We got up. He led me to the edge of the garden, where, standing behind me like he used to when I was a little girl, eight or nine, with his hands on my shoulders (but now the top of my head came up to his chin), he said,

‘Look over there … bit more to the left.’

‘O, yes! There it is!’

And there it was. Three or four miles away. Not black on white, as on the postcard, but white on the sun-bleached blond of autumnal grass, galloping along the hillside, the figure cut, I guessed, out of the turf so that the chalk of the downs showed through.

‘The White Horse of Uffington,’ Dad said as if reciting a poem or a holy text. ‘Three hundred and seventy-four feet long, one hundred and ten feet high. And at least three thousand years old. What d’you make of that, eh?’

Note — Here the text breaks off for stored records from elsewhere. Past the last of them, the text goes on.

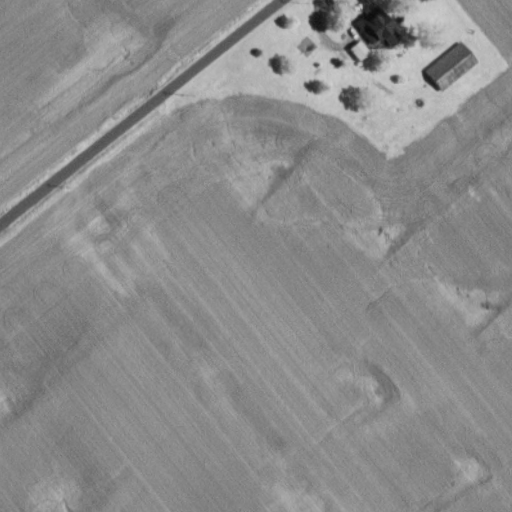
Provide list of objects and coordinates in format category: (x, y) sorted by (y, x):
building: (373, 32)
building: (356, 56)
building: (448, 72)
road: (143, 115)
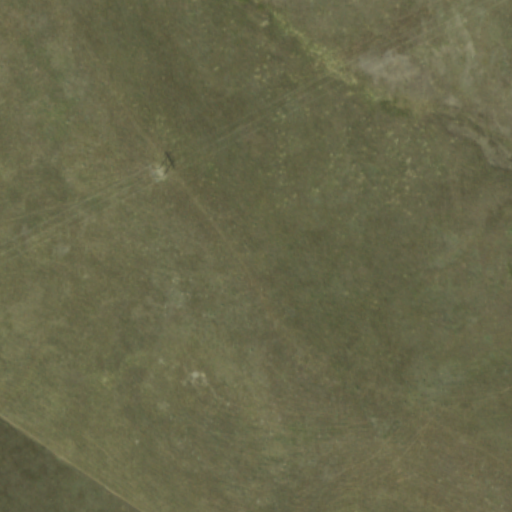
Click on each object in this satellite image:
power tower: (157, 171)
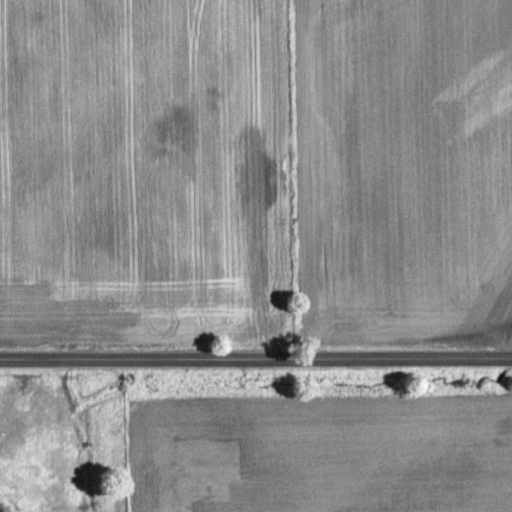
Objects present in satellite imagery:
road: (256, 356)
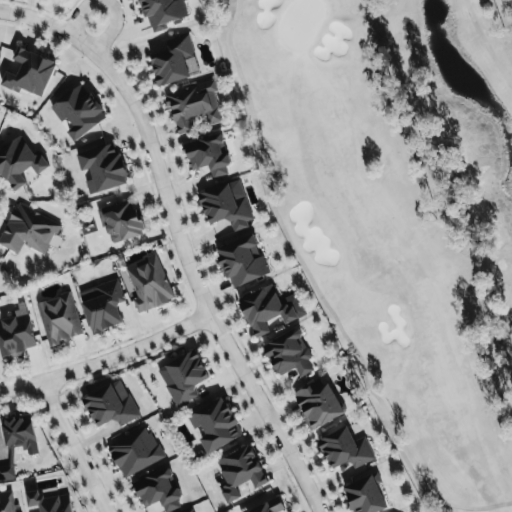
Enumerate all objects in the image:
road: (110, 3)
building: (162, 13)
road: (50, 24)
building: (174, 61)
building: (30, 73)
building: (193, 105)
building: (79, 111)
building: (209, 155)
building: (21, 163)
building: (103, 167)
building: (227, 205)
park: (397, 209)
park: (397, 209)
building: (121, 221)
building: (28, 230)
building: (242, 261)
building: (149, 284)
road: (198, 284)
building: (102, 305)
building: (269, 309)
building: (59, 319)
building: (15, 335)
building: (289, 353)
road: (108, 359)
building: (183, 377)
building: (317, 404)
building: (111, 405)
building: (215, 424)
building: (20, 433)
road: (74, 446)
building: (345, 449)
building: (135, 452)
building: (8, 467)
building: (240, 472)
building: (158, 490)
building: (365, 494)
building: (48, 501)
building: (6, 502)
building: (269, 506)
building: (190, 511)
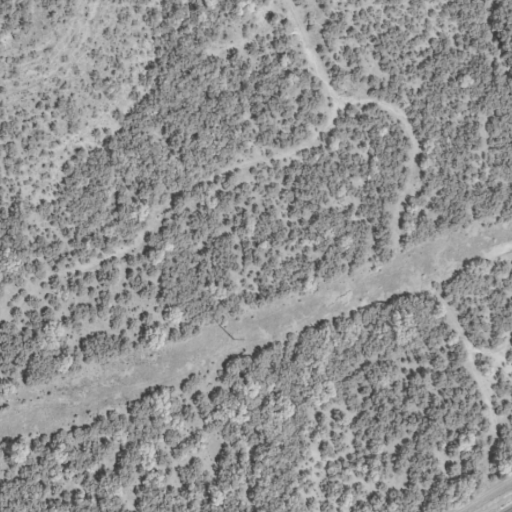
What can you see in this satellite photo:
power tower: (235, 341)
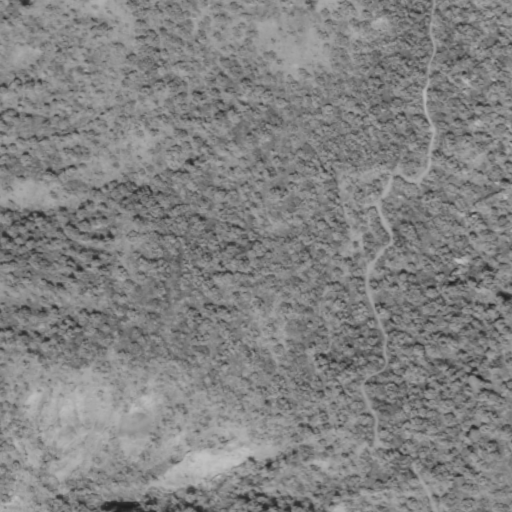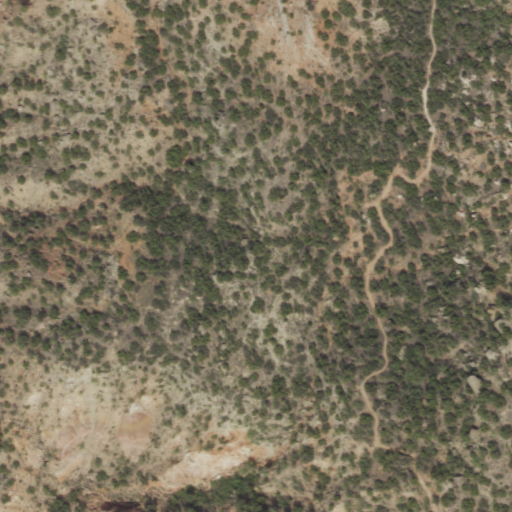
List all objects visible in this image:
road: (375, 257)
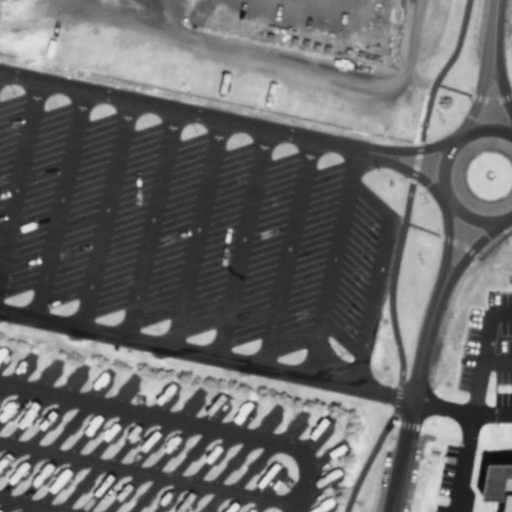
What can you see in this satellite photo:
road: (490, 27)
road: (305, 73)
road: (499, 88)
road: (478, 93)
road: (471, 95)
road: (181, 110)
road: (495, 125)
road: (408, 148)
road: (17, 160)
road: (404, 167)
road: (440, 181)
road: (55, 200)
road: (101, 209)
road: (505, 217)
road: (144, 219)
road: (192, 230)
parking lot: (188, 236)
road: (237, 239)
road: (445, 239)
road: (461, 245)
road: (466, 248)
road: (284, 250)
road: (393, 257)
road: (330, 260)
road: (372, 273)
road: (204, 350)
parking lot: (483, 364)
road: (408, 396)
road: (470, 401)
road: (491, 413)
road: (182, 424)
road: (456, 436)
road: (146, 474)
parking lot: (450, 478)
building: (491, 484)
road: (29, 505)
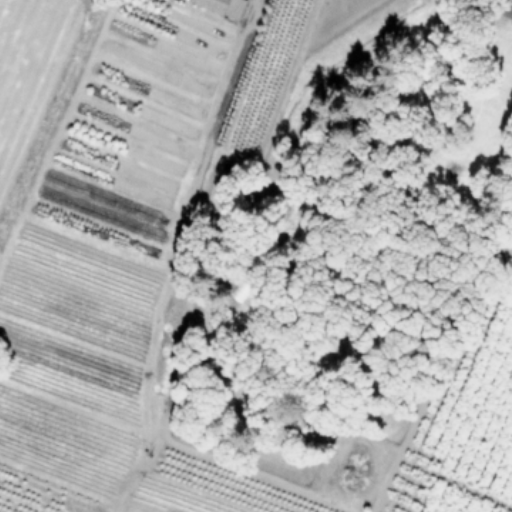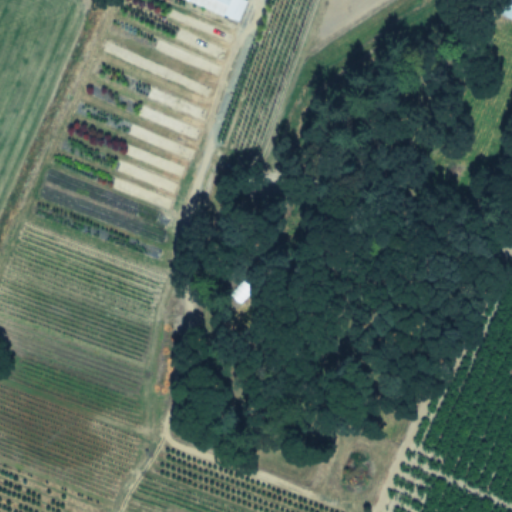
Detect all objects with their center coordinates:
building: (219, 7)
building: (502, 10)
crop: (256, 256)
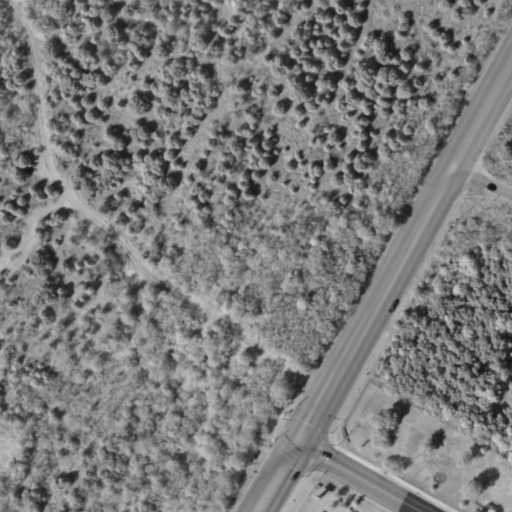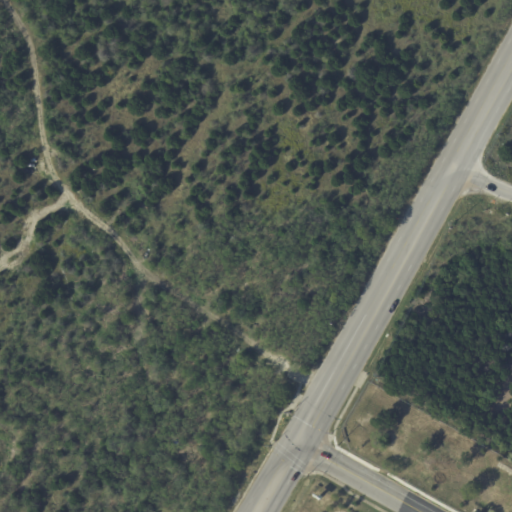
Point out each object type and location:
road: (485, 116)
road: (484, 181)
building: (253, 301)
road: (377, 304)
building: (212, 334)
traffic signals: (296, 442)
road: (320, 454)
road: (358, 459)
road: (275, 477)
road: (358, 477)
road: (345, 490)
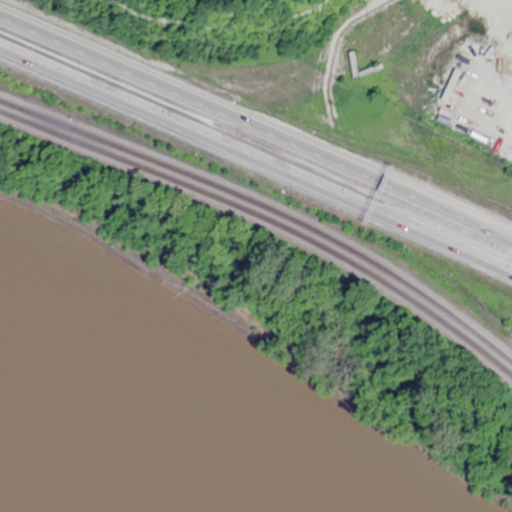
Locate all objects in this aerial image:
building: (492, 98)
road: (256, 123)
road: (218, 140)
railway: (268, 201)
railway: (269, 215)
road: (473, 254)
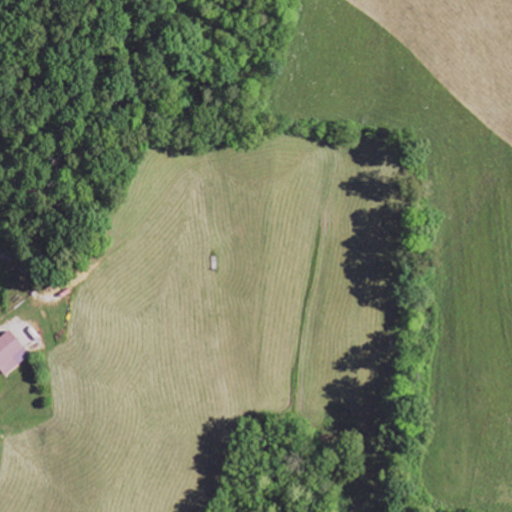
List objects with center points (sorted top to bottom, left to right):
building: (11, 354)
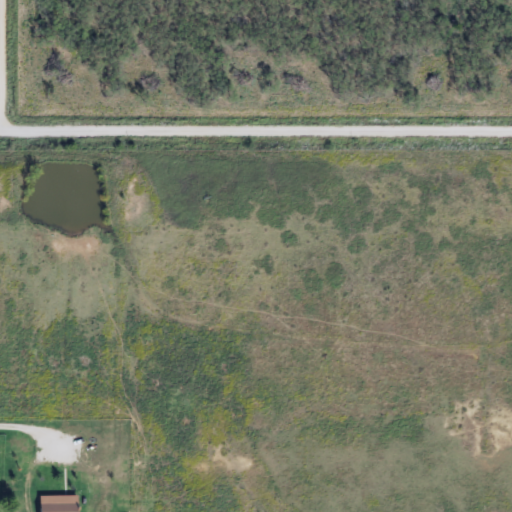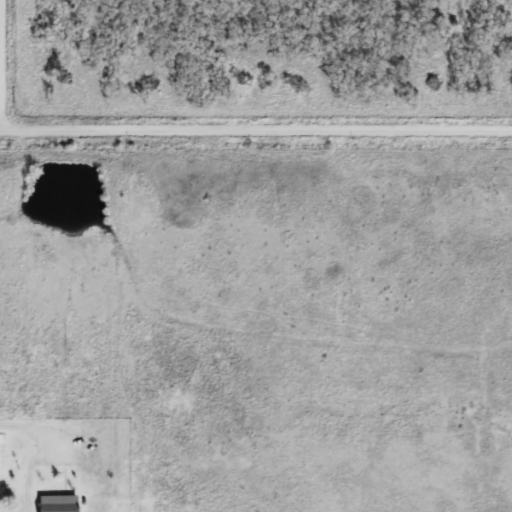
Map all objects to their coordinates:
road: (2, 63)
road: (255, 126)
building: (55, 504)
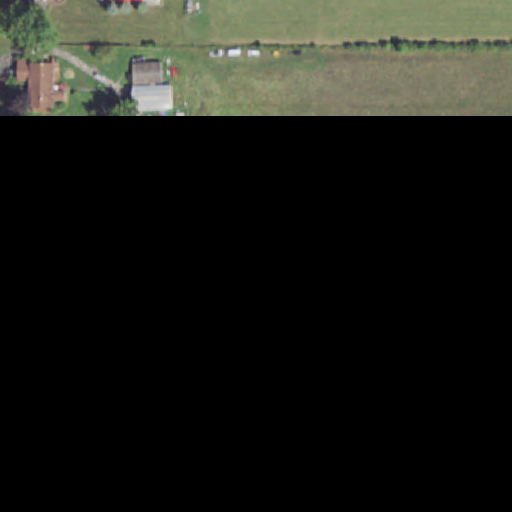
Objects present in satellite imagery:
building: (127, 0)
building: (34, 6)
road: (58, 53)
building: (146, 69)
building: (39, 83)
building: (151, 97)
building: (473, 227)
road: (221, 277)
building: (405, 338)
building: (481, 357)
building: (485, 358)
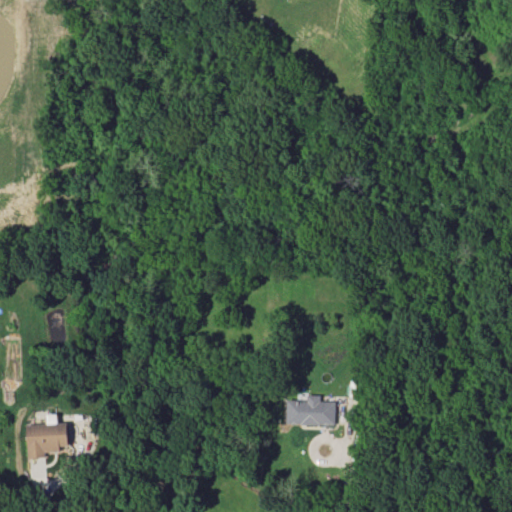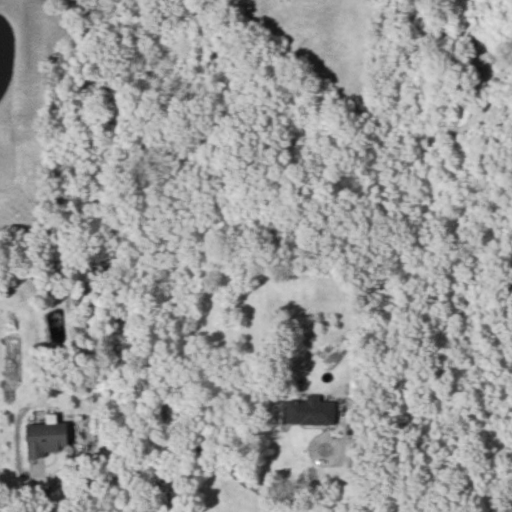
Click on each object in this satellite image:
building: (310, 411)
building: (45, 437)
road: (348, 471)
road: (42, 496)
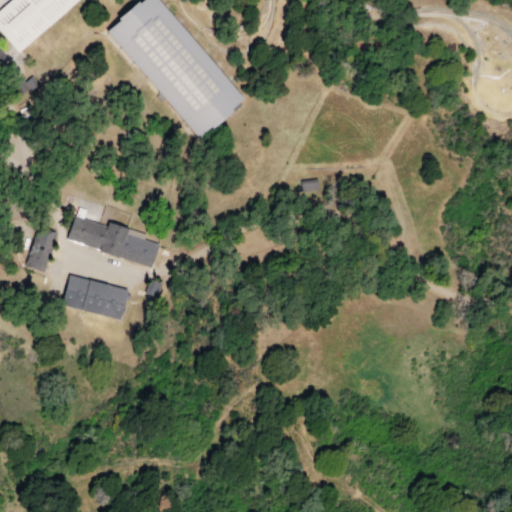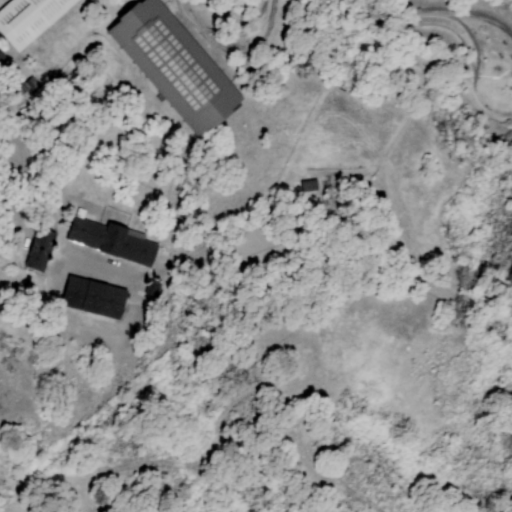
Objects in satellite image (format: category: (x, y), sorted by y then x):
building: (29, 21)
railway: (467, 32)
building: (1, 56)
building: (173, 65)
building: (172, 73)
railway: (510, 100)
building: (307, 184)
building: (112, 230)
building: (111, 239)
building: (39, 249)
building: (94, 296)
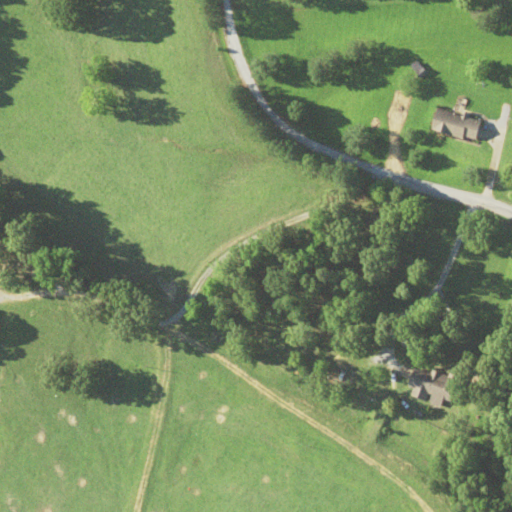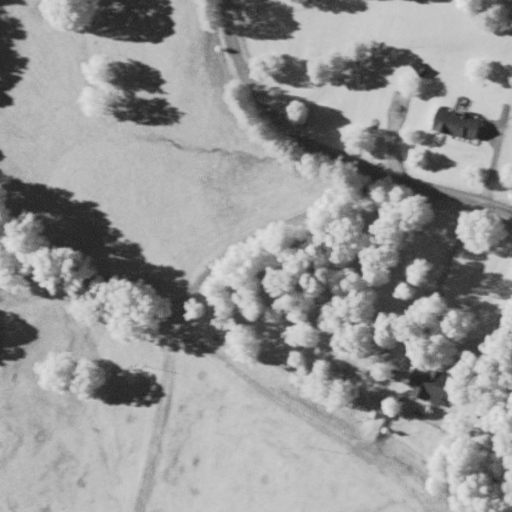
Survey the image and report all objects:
building: (456, 124)
road: (330, 153)
road: (429, 289)
building: (430, 387)
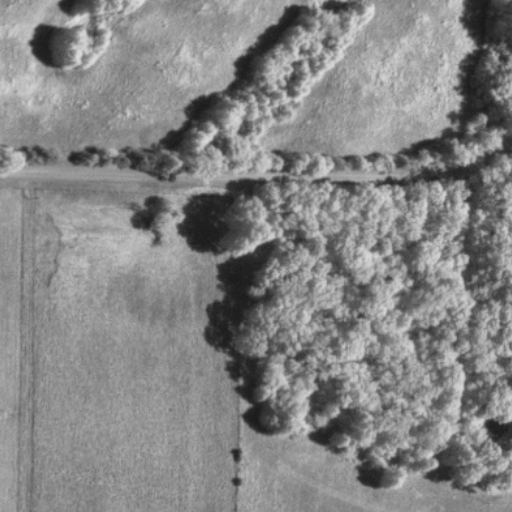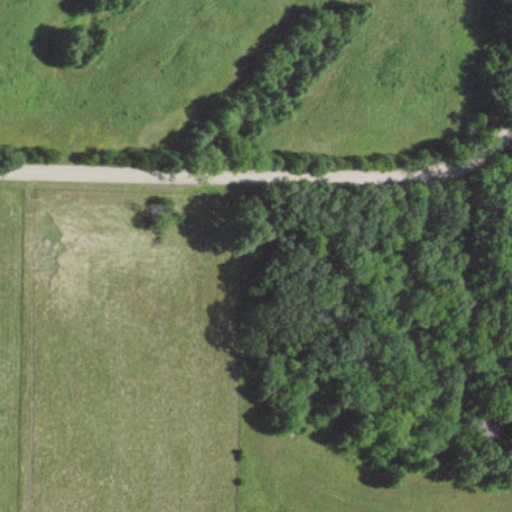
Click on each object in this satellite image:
road: (263, 179)
road: (247, 387)
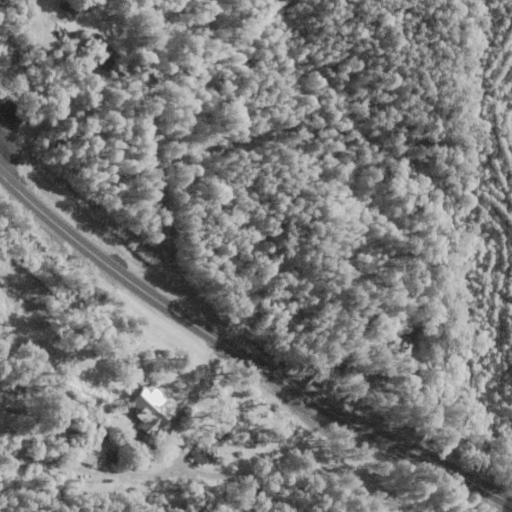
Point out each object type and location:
building: (103, 52)
building: (13, 116)
road: (244, 362)
building: (148, 411)
building: (270, 448)
building: (201, 456)
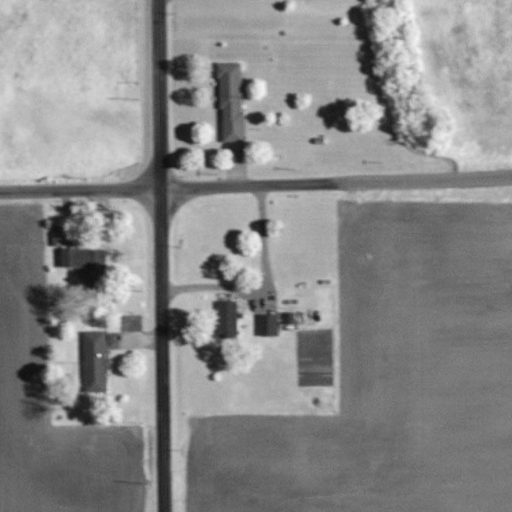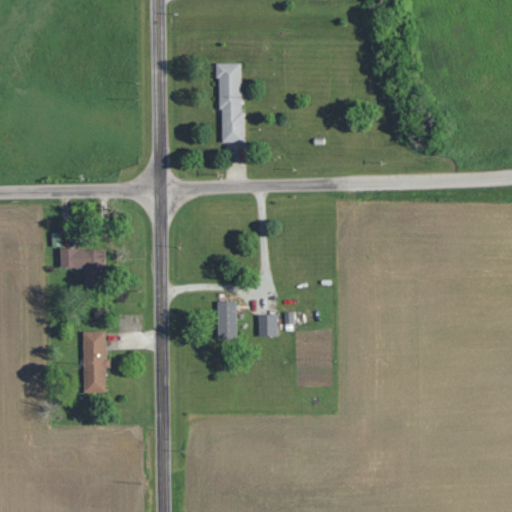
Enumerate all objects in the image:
road: (159, 93)
building: (229, 101)
road: (336, 181)
road: (80, 188)
building: (85, 262)
building: (226, 318)
road: (161, 349)
building: (94, 360)
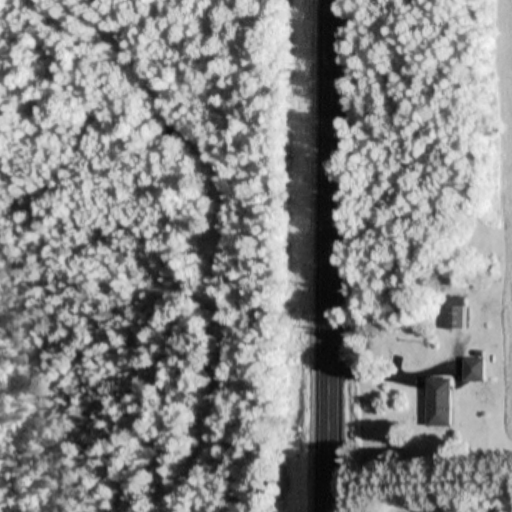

‘It’s beautiful, Dad. Truly beautiful.’

‘This new boyfriend of yours that you’re so keen on—’

‘He’s called William Blacklin, as you well know.’

‘This
William Blacklin
of yours wants to show you something old that matters to him. Well, today I’m showing you something
really
old that matters to me. And to you. And it’s not some old tree that just happened to grow somewhere. But it’s something man-made that’s survived as long as any of
William Blacklin’s
old trees.’

He kissed the top of my head.

As displacement activity, I said, ‘
Man
made?’

‘Okay, yes. I’d say there were certainly women involved. But we don’t know. It’s prehistoric. No one wrote down how they made it because no one could write in those days.
Didn’t know how. Except … They did. In their own way.’

‘Meaning?’

‘It’s a horse, yes?’

‘Yes.’

‘But, at the same time, it isn’t. It makes you
think
of a horse, but
in fact
, it’s just a few, kind of … lines. See what I’m getting at? It’s Michelangelo and Picasso, it’s Raphael and Matisse. It’s representational and it’s abstract. Both at the same time. It’s as old as old and as modern as modern. Yes?’

‘Yes.’

He chuckled. ‘This is not a horse.’

‘So what is it?’

‘A signature.’

‘Someone’s name?’

‘When you were little and painted a picture, can you remember what you always drew on it when you’d finished?’

‘My name?’

‘Your name, Cordelia, in big letters. The biggest thing in the picture sometimes. All little kids do that when they draw pictures. They want everybody to know that they made them.’

‘And you think whoever made the Uffington horse – what did you say? – three thousand years ago? – were kind of signing their name on the hillside?’

‘The signature not of one person but of a people. We are the horse people. This is our place.’